# Exercise requirements:
Locate each line below that includes the string "Москва" and copy those lines.

# Data excerpts:
------------------------------------
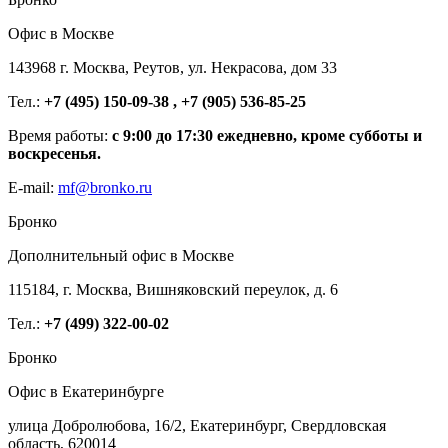
Офис в Москве
143968 г. Москва, Реутов, ул. Некрасова, дом 33
Тел.:
+7 (495) 150-09-38 , +7 (905) 536-85-25
Время работы:
с 9:00 до 17:30 ежедневно, кроме субботы и
воскресенья.
E-mail:
mf@bronko.ru
Бронко
Дополнительный офис в Москве
115184, г. Москва, Вишняковский переулок, д. 6
Тел.:
+7 (499) 322-00-02
Бронко
Офис в Екатеринбурге
улица Добролюбова, 16/2, Екатеринбург, Свердловская
область, 620014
------------------------------------
# Task response:
143968 г. Москва, Реутов, ул. Некрасова, дом 33
115184, г. Москва, Вишняковский переулок, д. 6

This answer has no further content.